La douleur n'était pas inhérente au fait d'aimer mais au fait de ne pas l'être en retour.
J'appartenais à mon époque et non à ces siècles passés où la femme n'était qu'un accessoire de l'homme pour porter ses enfants, tenir son foyer et adoucir ses soirées.
Comment avait-on pu nous déshumaniser au point de croire qu'en nous fabriquant en laboratoire, nous appartiendrions corps et âme à l’État sans chercher à disposer de nos vies ?
J'ai fini par penser que c'était une bonne chose de ne pas avoir à se soucier de séduire, de savoir se faire respecter par soi-même et non par le biais de l'apparence comme c'était le cas aux siècles passés. Plus de jugements hâtifs, de première impression, dictés par l'illusion et la projection de nos désirs.

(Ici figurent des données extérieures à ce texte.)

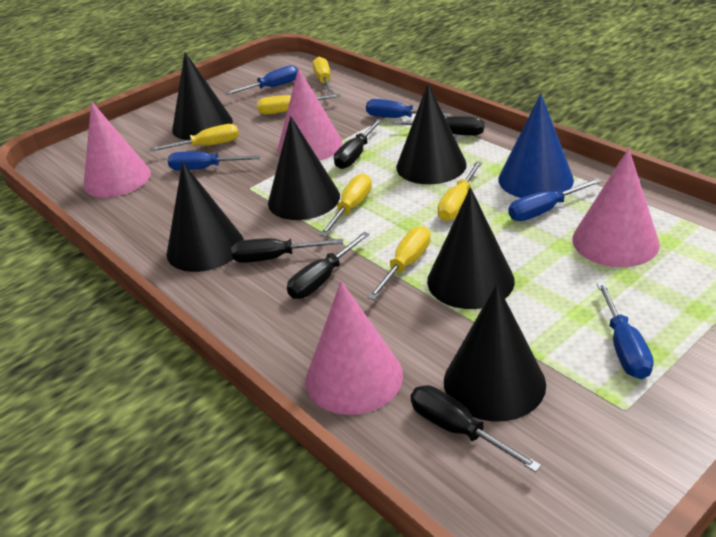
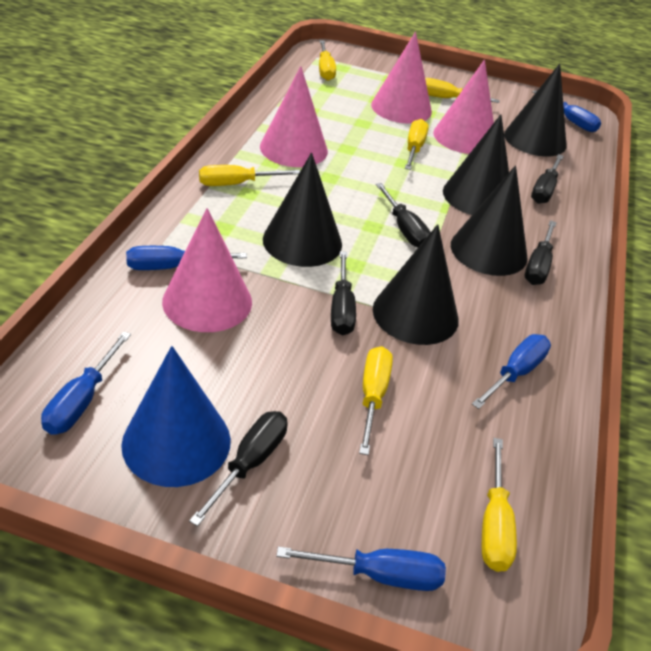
black cone: 6 -> 5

Bien des régimes totalitaires avaient vu le jour sur cette planète au cours des siècles précédents, qui s'étaient tous soldés par des échecs car l'on ne pouvait obliger un peuple à vivre selon des règles qu'il n'aurait pas intégrées au fond de sa conscience.

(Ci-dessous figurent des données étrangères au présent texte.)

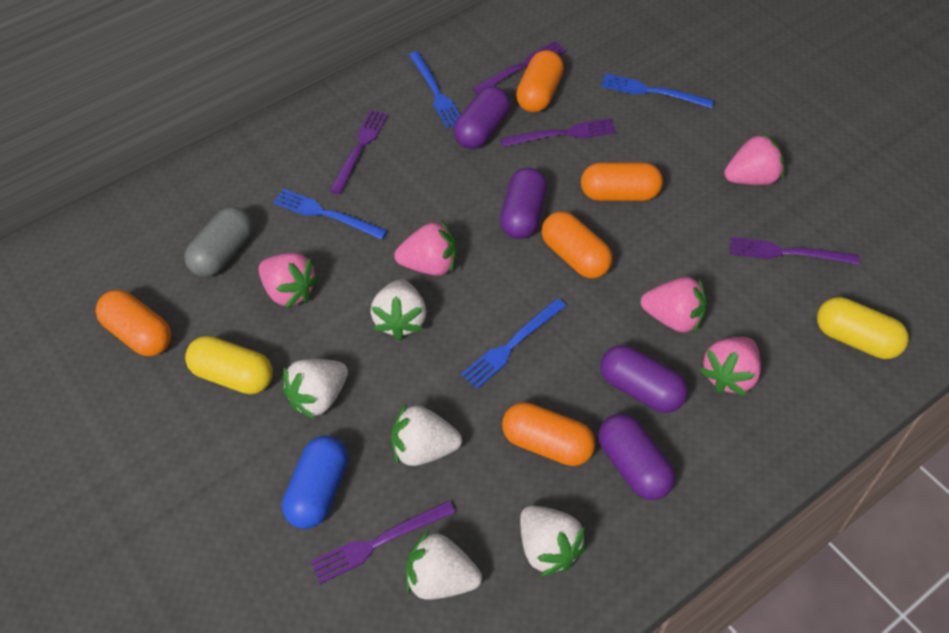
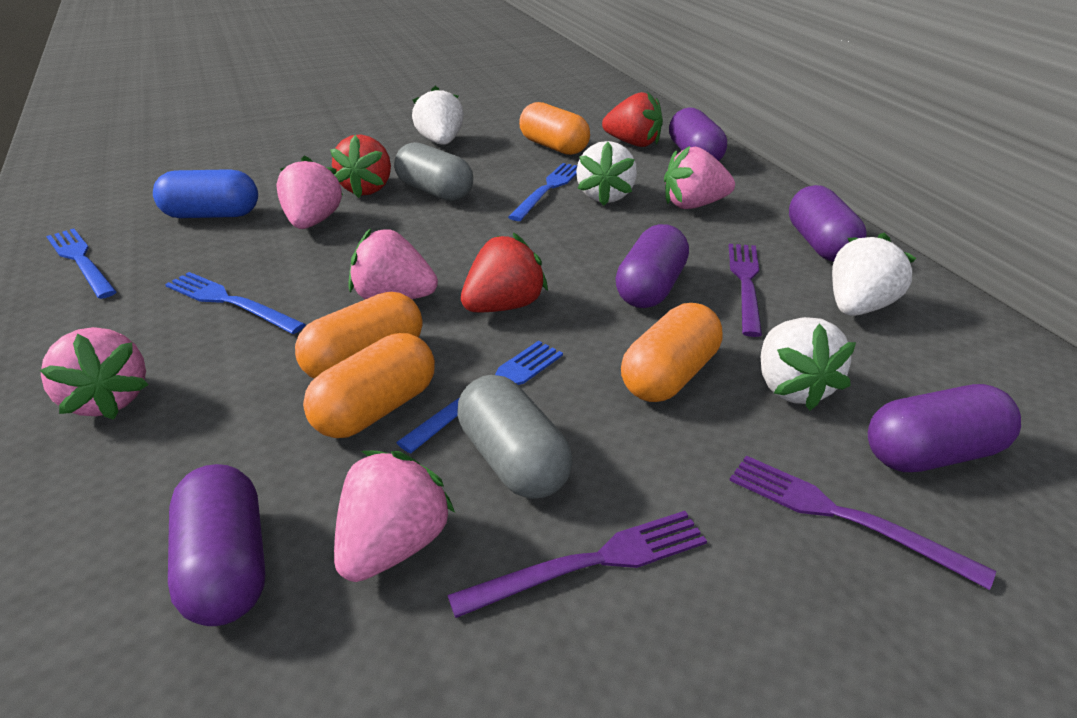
grey capsule: 1 -> 2
orange capsule: 5 -> 4
purple capsule: 4 -> 5
purple fork: 5 -> 3
red strawberry: 0 -> 3
white strawberry: 5 -> 4
yellow capsule: 2 -> 0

Grâce à la stérilisation, les Bleus étaient débarrassés des sautes d'humeur liées aux désordres hormonaux ; puis ils étaient formés pour éduquer les enfants de manière juste et neutre, devenant en théorie de bons parents ne projetant pas de désirs nocifs sur leur progéniture.
Cela m'éviterait l'endormissement, le plaisir qui naît de l'habitude. Car, je le soupçonnais déjà, elle l'avait prouvé dans le passé, la nature humaine s'adapte à toutes les situations et sait tirer profit de ce que l'adversité lui propose.

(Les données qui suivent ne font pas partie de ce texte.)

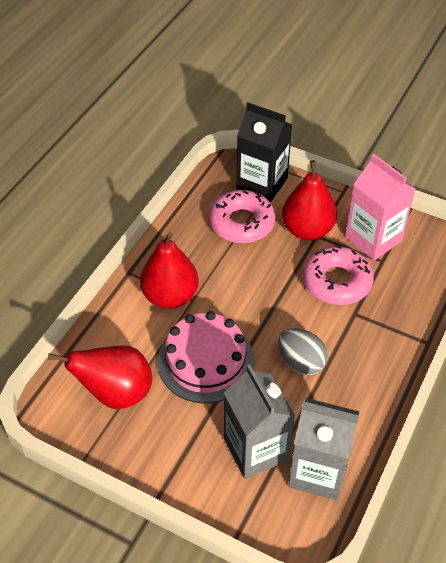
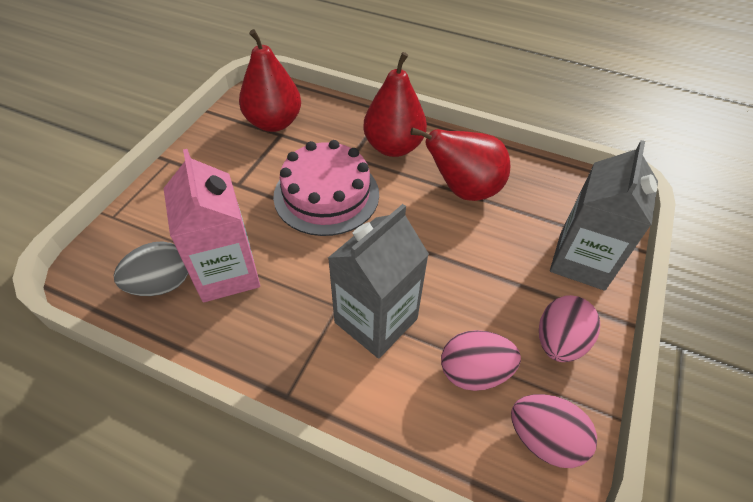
black carton: 1 -> 0
pink donut: 2 -> 0
pink egg: 0 -> 3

(…) nos prénoms, la plupart du temps, sont fruits du hasard et ne signifient rien pour nous, pas comme à ces époques où les parents biologiques projetaient tous leurs espoirs dans l'attribution d'un nom.
Pourquoi avoir reproduit une telle source d'inégalité? Je connais la réponse, on nous l'a serinée depuis l'enfance : les castes ne produisent pas de l’inégalité mais de la différence. Certes, j'ai bien voulu comprendre qu'égal ne signifie pas identique mais je ne suis jamais parvenue à m'en persuader.